Dan mengalirlah cerita tentang kopi, tentang santri, tentang Pesantren dan para Kyai, juga tentang rutinitas mengaji.
“Oh iya, Mas. Buku yang warnanya kuning itu isinya apa?”
“Yang mana, Dik?”
“Yang tadi dibaca, kemarin juga.”
“Oh, itu namanya kitab kuning.” Anak itu kembali manggut-manggut.
Malam itu, ia juga bercerita kepada mereka. Tentang sekolahnya, tentang pelajaran yang tak ia pahami dan lain-lain. Tak lupa, ia juga bercerita tentang awal dirinya mencium bau kopi, yang membuat dirinya mencoba kabur sampai dua kali. Mereka tertawa mendengarnya. Hingga lewat tengah malam tak terasa.

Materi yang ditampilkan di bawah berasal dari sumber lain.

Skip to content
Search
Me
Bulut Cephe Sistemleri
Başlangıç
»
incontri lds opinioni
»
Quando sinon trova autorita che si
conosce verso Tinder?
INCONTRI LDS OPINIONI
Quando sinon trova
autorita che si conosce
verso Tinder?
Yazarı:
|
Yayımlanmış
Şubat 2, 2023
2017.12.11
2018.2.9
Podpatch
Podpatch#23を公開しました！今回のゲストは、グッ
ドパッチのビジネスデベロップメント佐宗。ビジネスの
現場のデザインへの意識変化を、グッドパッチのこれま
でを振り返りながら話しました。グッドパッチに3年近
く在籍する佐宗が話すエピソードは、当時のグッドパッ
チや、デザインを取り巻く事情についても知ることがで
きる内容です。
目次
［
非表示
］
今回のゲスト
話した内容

Baru kali ini anak itu benar-benar tidak merasakan kantuk, padahal semalaman begadang. Ternyata benar, mungkin ini efek dari kopi yang katanya pengusir kantuk. Menjelang shubuh, Mas-mas yang telah ia ketahui namanya Bagus, Arman dan Sholeh itu tengah bersiap-siap untuk kembali ke Pesantren.
ddd
Saat mentari menggantikan pesona bulan, mereka meninggalkan musholla Al-Iman. Berpamitan dengan Kyai Shodiq, lantas berjalan beriringan. Namun, tiba-tiba langkah Arman terhenti, ia merasa ada sesuatu yang janggal. Lalu ia kembali ke musholla, dilihatnya anak itu masih disana. Arman pun menghampirinya.

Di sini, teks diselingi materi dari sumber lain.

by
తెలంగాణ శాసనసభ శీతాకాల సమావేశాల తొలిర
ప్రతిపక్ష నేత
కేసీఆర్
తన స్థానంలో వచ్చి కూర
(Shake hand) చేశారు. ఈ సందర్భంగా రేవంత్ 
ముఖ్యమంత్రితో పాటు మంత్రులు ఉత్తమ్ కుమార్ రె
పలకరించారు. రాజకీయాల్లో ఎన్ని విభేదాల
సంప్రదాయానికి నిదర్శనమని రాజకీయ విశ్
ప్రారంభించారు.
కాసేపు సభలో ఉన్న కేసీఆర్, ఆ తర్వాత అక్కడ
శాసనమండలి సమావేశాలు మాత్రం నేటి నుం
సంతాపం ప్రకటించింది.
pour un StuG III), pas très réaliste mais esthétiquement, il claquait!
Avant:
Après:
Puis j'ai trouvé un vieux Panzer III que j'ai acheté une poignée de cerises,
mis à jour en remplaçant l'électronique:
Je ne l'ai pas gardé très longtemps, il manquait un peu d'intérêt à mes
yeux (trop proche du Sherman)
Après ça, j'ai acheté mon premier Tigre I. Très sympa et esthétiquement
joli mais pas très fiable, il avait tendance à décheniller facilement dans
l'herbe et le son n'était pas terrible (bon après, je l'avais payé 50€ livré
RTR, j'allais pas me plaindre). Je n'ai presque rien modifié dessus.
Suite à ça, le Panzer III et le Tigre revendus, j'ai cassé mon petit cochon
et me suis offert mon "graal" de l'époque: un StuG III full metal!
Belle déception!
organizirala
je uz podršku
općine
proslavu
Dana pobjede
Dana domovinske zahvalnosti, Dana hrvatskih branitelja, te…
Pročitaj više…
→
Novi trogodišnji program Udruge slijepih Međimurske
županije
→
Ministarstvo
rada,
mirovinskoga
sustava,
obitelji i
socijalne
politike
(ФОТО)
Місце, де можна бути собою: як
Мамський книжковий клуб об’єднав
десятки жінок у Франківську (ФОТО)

“Aku belum tahu namamu, Dik. Siapa?”
“Tjangkir. Pakai ejaan lama.” Jawabnya sambil tersenyum.
Arman ikut tersenyum. Kemudian ia membuka tasnya, mencari-cari sesuatu disana.
“Cari apa?” Tanya seseorang dari belakang. Ternyata Bagus dan Sholeh menyusulnya.
“Ini.” Jawab Arman sambil menyerahkan kantong plastik berisi bubuk kopi pada Tjangkir.
Anak itu senang bukan main. Saking senangnya, ia bahkan berjanji akan mengganti bubuk kopi dengan ‘Cap Tjangkir’ di kemudian hari. Ya, ini akan menjadi pengalaman yang membuatnya termotivasi. Esok nanti, ia ingin jadi pengusaha, ingin memproduksi kopi, memiliki pabrik sendiri. Membayangkan produknya terkenal di kalangan santri juga para Kyai mampu membuat semangatnya berapi-api.